What is being asked:
When you reach the line that contains "wrist: (100, 221)" in the entries below, begin returning lines exactly as written and continue through the last one.

Records from a dataset:
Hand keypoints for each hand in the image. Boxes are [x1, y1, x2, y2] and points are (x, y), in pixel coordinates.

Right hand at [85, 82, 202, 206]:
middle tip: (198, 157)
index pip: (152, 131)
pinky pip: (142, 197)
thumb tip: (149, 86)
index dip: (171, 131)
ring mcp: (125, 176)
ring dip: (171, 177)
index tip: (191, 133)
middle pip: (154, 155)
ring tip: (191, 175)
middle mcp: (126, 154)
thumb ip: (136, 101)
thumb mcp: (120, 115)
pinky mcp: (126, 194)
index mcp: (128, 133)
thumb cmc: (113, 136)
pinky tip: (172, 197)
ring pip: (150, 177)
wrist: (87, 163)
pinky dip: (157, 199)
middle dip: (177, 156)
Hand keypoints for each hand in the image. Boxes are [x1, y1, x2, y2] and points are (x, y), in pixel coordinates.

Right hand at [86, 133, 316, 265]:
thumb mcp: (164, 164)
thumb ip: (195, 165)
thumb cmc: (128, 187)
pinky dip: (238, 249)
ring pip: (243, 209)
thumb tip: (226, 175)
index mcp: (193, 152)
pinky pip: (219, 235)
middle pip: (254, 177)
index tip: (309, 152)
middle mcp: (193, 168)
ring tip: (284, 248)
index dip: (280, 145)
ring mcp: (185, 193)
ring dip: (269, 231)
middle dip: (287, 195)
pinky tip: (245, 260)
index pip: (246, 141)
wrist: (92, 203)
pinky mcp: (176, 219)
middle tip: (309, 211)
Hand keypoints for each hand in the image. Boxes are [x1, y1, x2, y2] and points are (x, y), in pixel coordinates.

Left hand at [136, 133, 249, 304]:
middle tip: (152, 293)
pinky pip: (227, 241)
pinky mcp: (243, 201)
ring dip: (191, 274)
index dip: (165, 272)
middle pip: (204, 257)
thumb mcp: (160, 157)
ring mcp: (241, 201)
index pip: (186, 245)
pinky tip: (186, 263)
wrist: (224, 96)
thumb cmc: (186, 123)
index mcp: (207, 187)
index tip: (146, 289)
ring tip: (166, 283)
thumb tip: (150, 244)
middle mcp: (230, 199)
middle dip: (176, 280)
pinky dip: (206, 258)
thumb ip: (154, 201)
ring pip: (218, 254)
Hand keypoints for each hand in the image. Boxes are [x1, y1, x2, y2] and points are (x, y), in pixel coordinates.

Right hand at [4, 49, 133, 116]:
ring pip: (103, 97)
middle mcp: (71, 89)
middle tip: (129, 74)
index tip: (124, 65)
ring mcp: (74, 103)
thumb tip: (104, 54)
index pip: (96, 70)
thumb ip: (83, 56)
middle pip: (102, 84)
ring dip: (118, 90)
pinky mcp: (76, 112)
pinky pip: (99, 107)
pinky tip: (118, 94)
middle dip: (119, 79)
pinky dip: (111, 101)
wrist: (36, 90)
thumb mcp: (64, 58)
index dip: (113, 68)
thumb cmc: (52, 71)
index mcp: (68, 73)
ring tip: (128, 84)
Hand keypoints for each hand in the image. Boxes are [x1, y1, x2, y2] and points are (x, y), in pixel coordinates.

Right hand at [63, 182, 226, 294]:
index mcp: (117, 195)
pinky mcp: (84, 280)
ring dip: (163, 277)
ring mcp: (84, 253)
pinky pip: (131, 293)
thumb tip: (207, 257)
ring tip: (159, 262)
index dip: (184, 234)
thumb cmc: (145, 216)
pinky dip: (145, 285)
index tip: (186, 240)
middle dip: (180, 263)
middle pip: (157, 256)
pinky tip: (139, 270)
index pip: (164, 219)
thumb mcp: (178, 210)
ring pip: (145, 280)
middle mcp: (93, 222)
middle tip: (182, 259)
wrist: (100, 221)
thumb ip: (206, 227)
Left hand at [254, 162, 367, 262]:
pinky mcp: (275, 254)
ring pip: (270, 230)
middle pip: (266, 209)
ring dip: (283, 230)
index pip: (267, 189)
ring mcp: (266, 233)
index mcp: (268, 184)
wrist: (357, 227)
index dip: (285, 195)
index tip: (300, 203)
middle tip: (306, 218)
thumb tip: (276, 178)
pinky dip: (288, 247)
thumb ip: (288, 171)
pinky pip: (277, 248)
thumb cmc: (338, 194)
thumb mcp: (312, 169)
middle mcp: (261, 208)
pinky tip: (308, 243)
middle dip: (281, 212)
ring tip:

Response:
wrist: (100, 221)
thumb ip: (206, 227)
Left hand at [254, 162, 367, 262]:
pinky mcp: (275, 254)
ring pip: (270, 230)
middle pip: (266, 209)
ring dip: (283, 230)
index pip: (267, 189)
ring mcp: (266, 233)
index mcp: (268, 184)
wrist: (357, 227)
index dip: (285, 195)
index tip: (300, 203)
middle tip: (306, 218)
thumb tip: (276, 178)
pinky dip: (288, 247)
thumb ip: (288, 171)
pinky pip: (277, 248)
thumb cmc: (338, 194)
thumb mcp: (312, 169)
middle mcp: (261, 208)
pinky tip: (308, 243)
middle dip: (281, 212)
ring tip:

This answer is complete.